Monday, 16 May 2011

Spectral Press #2: The Abolisher of Roses, by Gary Fry – reviewed by Stephen Theaker

Like so many of us, Peter encourages his wife’s hobbies only up to the point that they begin to encroach upon his own free time. As a hard-working self-made carpet mogul with a frisky mistress down in Sheffield, he has much better things to do than accompany Patricia to the opening of a new project, a woodland art trail. But his copy of the route map takes him to an exhibit created uniquely for his edification. He’s been scornful of art, denied its power to change a man. He’s about to learn how wrong he was.

This second chapbook from Spectral Press lives up to the standard set by the first, What They Hear in the Dark by Gary McMahon. Its flaw is that the characters don’t talk like real people; as in Gary Fry’s first novel, The House of Canted Steps, the protagonist talks and thinks rather more like a psychologist than the regular fellow he’s intended to be, and for such a douchebag lets his wife talk at him for an awfully long time without interrupting her.

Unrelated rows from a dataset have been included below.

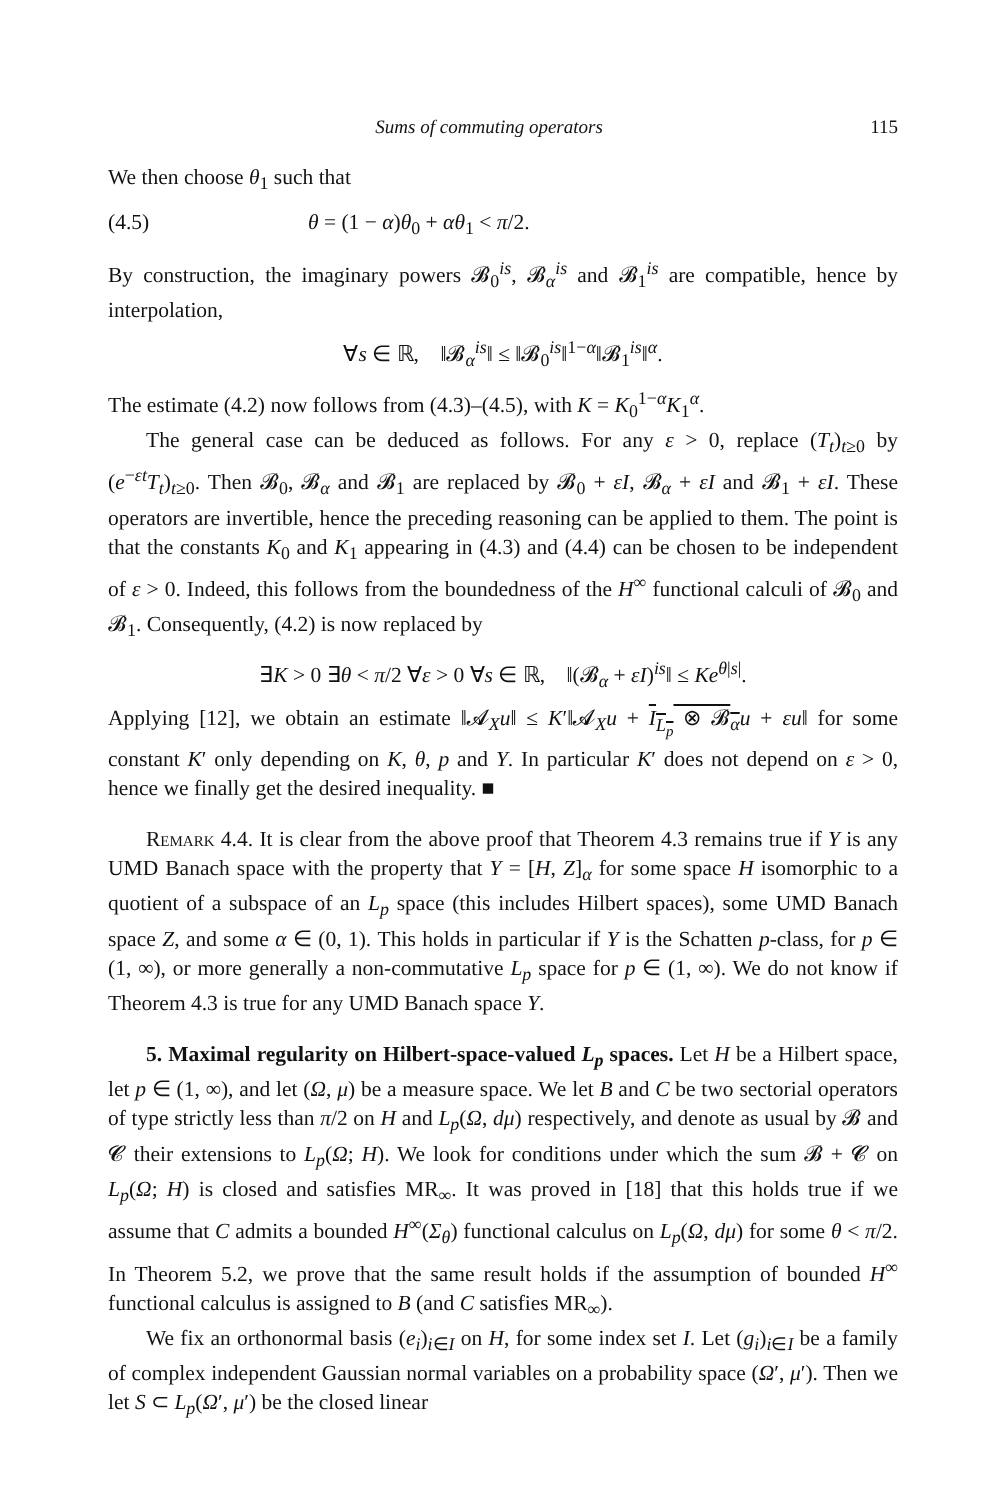Sums of commuting operators 115
We then choose θ<sub>1</sub> such that
(4.5) θ = (1 − α)θ<sub>0</sub> + αθ<sub>1</sub> < π/2.
By construction, the imaginary powers 𝓑<sub>0</sub><sup>is</sup>, 𝓑<sub>α</sub><sup>is</sup> and 𝓑<sub>1</sub><sup>is</sup> are compatible, hence by interpolation,
∀s ∈ ℝ, ‖𝓑<sub>α</sub><sup>is</sup>‖ ≤ ‖𝓑<sub>0</sub><sup>is</sup>‖<sup>1−α</sup>‖𝓑<sub>1</sub><sup>is</sup>‖<sup>α</sup>.
The estimate (4.2) now follows from (4.3)–(4.5), with K = K<sub>0</sub><sup>1−α</sup>K<sub>1</sub><sup>α</sup>.
The general case can be deduced as follows. For any ε > 0, replace (T<sub>t</sub>)<sub>t≥0</sub> by (e<sup>−εt</sup>T<sub>t</sub>)<sub>t≥0</sub>. Then 𝓑<sub>0</sub>, 𝓑<sub>α</sub> and 𝓑<sub>1</sub> are replaced by 𝓑<sub>0</sub> + εI, 𝓑<sub>α</sub> + εI and 𝓑<sub>1</sub> + εI. These operators are invertible, hence the preceding reasoning can be applied to them. The point is that the constants K<sub>0</sub> and K<sub>1</sub> appearing in (4.3) and (4.4) can be chosen to be independent of ε > 0. Indeed, this follows from the boundedness of the H<sup>∞</sup> functional calculi of 𝓑<sub>0</sub> and 𝓑<sub>1</sub>. Consequently, (4.2) is now replaced by
∃K > 0 ∃θ < π/2 ∀ε > 0 ∀s ∈ ℝ, ‖(𝓑<sub>α</sub> + εI)<sup>is</sup>‖ ≤ Ke<sup>θ|s|</sup>.
Applying [12], we obtain an estimate ‖𝓐<sub>X</sub>u‖ ≤ K′‖𝓐<sub>X</sub>u + I<sub>L<sub>p</sub></sub> ⊗ 𝓑<sub>α</sub> u + εu‖ for some constant K′ only depending on K, θ, p and Y. In particular K′ does not depend on ε > 0, hence we finally get the desired inequality. ■
Remark 4.4. It is clear from the above proof that Theorem 4.3 remains true if Y is any UMD Banach space with the property that Y = [H, Z]<sub>α</sub> for some space H isomorphic to a quotient of a subspace of an L<sub>p</sub> space (this includes Hilbert spaces), some UMD Banach space Z, and some α ∈ (0, 1). This holds in particular if Y is the Schatten p-class, for p ∈ (1, ∞), or more generally a non-commutative L<sub>p</sub> space for p ∈ (1, ∞). We do not know if Theorem 4.3 is true for any UMD Banach space Y.
5. Maximal regularity on Hilbert-space-valued L<sub>p</sub> spaces. Let H be a Hilbert space, let p ∈ (1, ∞), and let (Ω, μ) be a measure space. We let B and C be two sectorial operators of type strictly less than π/2 on H and L<sub>p</sub>(Ω, dμ) respectively, and denote as usual by 𝓑 and 𝓒 their extensions to L<sub>p</sub>(Ω; H). We look for conditions under which the sum 𝓑 + 𝓒 on L<sub>p</sub>(Ω; H) is closed and satisfies MR<sub>∞</sub>. It was proved in [18] that this holds true if we assume that C admits a bounded H<sup>∞</sup>(Σ<sub>θ</sub>) functional calculus on L<sub>p</sub>(Ω, dμ) for some θ < π/2. In Theorem 5.2, we prove that the same result holds if the assumption of bounded H<sup>∞</sup> functional calculus is assigned to B (and C satisfies MR<sub>∞</sub>).
We fix an orthonormal basis (e<sub>i</sub>)<sub>i∈I</sub> on H, for some index set I. Let (g<sub>i</sub>)<sub>i∈I</sub> be a family of complex independent Gaussian normal variables on a probability space (Ω′, μ′). Then we let S ⊂ L<sub>p</sub>(Ω′, μ′) be the closed linear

But the dialogue drops away once the story leads us into the woods, and the story is much better for it. Here the story powerfully dramatises the imperfection of our self-knowledge and our understanding of our partners; the way our ideas about ourselves can sometimes drift untethered; how it takes just a single word, a single look, to remind us how little we really know of those we love – or profess to love; and how much people can change while apparently staying the same.